Stored items from a collection
----------------
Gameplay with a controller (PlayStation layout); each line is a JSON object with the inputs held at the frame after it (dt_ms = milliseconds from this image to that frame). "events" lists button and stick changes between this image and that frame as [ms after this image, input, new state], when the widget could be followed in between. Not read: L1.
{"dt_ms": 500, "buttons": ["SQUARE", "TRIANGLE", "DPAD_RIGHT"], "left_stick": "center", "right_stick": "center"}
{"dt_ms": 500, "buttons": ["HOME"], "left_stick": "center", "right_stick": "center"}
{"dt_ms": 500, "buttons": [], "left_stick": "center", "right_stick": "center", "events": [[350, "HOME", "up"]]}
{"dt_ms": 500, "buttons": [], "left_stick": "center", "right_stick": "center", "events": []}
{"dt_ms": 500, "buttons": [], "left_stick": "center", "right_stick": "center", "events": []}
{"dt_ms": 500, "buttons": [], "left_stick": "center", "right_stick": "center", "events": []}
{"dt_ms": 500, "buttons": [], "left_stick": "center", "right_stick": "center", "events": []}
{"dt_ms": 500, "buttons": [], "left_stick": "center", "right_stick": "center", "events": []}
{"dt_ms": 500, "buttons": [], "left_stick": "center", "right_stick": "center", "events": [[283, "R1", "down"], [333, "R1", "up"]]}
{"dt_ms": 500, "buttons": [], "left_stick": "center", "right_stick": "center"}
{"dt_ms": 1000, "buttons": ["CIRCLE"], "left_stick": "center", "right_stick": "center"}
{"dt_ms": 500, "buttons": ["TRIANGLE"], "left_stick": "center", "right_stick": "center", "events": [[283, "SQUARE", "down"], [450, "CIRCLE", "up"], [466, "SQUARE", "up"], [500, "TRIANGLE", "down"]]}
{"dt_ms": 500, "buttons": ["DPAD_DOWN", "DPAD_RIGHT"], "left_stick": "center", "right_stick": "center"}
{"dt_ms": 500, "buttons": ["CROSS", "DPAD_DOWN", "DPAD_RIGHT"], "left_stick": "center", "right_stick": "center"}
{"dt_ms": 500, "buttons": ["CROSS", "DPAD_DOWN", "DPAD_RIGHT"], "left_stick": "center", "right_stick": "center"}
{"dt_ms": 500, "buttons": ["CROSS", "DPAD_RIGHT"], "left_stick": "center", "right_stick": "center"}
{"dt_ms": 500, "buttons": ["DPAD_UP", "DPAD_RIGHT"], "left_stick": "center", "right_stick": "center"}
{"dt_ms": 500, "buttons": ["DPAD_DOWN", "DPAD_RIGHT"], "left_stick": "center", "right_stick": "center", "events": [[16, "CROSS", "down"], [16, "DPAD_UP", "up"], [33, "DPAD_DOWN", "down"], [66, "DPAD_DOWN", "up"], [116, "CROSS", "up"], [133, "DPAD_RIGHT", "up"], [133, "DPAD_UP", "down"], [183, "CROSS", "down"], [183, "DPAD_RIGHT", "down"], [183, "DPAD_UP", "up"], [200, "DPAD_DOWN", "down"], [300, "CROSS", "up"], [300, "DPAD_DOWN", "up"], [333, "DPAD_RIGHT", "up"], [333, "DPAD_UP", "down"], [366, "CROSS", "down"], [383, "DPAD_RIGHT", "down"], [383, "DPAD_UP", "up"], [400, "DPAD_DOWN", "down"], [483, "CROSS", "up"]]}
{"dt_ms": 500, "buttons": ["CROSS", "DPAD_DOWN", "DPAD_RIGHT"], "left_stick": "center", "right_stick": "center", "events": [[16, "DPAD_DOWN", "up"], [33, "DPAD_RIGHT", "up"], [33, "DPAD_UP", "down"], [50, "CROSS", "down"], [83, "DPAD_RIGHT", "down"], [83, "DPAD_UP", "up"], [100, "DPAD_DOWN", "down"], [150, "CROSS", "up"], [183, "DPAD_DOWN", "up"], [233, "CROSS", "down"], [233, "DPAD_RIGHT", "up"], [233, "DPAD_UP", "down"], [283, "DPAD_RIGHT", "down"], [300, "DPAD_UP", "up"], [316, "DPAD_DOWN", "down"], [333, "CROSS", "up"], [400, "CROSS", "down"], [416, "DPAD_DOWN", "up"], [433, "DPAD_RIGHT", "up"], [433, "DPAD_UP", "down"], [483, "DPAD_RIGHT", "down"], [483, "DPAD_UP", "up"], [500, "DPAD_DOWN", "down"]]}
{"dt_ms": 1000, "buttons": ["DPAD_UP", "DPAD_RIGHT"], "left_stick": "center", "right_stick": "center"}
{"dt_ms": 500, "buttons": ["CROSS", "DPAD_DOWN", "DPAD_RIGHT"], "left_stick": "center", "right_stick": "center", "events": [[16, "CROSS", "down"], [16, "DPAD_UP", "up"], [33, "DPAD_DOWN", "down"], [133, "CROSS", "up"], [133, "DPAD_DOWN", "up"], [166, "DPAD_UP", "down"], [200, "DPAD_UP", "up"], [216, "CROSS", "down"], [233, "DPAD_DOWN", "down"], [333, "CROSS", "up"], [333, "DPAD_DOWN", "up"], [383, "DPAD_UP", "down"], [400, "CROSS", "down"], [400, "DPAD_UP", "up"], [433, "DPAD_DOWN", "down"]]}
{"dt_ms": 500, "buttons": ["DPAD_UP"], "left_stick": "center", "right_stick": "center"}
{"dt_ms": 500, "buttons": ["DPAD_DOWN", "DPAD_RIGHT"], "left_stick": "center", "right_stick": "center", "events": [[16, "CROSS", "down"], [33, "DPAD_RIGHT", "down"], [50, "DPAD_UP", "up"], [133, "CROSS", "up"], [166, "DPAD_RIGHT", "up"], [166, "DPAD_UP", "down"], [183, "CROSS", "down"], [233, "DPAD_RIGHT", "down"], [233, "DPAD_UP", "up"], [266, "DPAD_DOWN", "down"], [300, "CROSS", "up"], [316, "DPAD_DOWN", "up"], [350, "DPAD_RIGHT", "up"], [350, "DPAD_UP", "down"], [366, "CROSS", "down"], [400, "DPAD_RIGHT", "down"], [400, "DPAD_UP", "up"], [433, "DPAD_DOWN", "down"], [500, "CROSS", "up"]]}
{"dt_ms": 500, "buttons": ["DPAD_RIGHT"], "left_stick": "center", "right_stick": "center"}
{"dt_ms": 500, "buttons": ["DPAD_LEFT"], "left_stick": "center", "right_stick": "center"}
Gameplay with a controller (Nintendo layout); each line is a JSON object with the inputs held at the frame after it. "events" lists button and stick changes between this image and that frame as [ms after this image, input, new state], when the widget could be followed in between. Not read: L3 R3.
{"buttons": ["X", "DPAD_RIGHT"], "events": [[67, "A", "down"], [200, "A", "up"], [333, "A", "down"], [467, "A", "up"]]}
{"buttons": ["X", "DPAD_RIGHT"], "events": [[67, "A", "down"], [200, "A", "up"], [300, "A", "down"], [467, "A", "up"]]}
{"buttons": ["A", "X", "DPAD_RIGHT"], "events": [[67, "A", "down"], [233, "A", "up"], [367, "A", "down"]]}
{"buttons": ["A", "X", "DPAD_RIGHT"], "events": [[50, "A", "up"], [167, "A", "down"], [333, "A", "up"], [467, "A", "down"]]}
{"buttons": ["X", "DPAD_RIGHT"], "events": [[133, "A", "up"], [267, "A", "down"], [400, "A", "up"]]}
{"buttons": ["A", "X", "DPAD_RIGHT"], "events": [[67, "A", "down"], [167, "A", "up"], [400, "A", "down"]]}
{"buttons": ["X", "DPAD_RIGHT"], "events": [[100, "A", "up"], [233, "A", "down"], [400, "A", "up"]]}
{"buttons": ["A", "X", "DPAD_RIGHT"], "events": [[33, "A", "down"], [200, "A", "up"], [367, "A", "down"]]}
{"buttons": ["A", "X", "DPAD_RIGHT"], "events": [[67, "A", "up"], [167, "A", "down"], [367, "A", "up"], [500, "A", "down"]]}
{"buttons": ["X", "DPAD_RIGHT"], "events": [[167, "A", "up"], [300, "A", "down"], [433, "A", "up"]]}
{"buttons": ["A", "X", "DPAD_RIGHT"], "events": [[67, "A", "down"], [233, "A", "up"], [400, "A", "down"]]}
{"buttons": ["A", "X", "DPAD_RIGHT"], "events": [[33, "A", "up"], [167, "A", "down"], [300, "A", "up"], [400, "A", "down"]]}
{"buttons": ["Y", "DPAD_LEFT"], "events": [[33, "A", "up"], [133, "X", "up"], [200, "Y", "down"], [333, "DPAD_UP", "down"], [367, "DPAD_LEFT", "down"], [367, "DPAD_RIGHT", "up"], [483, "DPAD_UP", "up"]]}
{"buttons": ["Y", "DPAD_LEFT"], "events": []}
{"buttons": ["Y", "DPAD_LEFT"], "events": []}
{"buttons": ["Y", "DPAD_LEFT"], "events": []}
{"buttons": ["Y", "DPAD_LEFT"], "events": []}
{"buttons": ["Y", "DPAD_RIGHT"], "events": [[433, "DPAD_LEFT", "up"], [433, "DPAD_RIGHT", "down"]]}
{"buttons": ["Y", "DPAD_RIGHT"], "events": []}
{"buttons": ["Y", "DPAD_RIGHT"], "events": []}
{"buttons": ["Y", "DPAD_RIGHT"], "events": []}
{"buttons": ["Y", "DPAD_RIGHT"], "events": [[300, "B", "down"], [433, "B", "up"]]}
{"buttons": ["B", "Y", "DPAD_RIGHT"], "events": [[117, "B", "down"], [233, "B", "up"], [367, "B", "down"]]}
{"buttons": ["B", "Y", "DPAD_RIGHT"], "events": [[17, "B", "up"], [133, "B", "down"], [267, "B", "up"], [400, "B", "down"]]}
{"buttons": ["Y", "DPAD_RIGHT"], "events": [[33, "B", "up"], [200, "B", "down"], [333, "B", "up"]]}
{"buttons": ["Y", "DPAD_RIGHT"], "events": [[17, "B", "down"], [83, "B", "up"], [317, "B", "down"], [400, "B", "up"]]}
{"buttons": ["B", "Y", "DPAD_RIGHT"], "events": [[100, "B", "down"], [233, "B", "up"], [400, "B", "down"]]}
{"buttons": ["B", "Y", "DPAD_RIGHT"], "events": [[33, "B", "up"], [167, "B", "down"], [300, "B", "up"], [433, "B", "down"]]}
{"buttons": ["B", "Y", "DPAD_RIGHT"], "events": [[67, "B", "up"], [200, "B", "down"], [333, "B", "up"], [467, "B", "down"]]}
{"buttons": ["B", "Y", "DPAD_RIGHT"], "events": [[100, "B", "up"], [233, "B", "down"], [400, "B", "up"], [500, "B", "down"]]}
----------------
Problem description:
Go over the data above and copy every line that has the word "between" in it.

Task solution:
Gameplay with a controller (PlayStation layout); each line is a JSON object with the inputs held at the frame after it (dt_ms = milliseconds from this image to that frame). "events" lists button and stick changes between this image and that frame as [ms after this image, input, new state], when the widget could be followed in between. Not read: L1.
Gameplay with a controller (Nintendo layout); each line is a JSON object with the inputs held at the frame after it. "events" lists button and stick changes between this image and that frame as [ms after this image, input, new state], when the widget could be followed in between. Not read: L3 R3.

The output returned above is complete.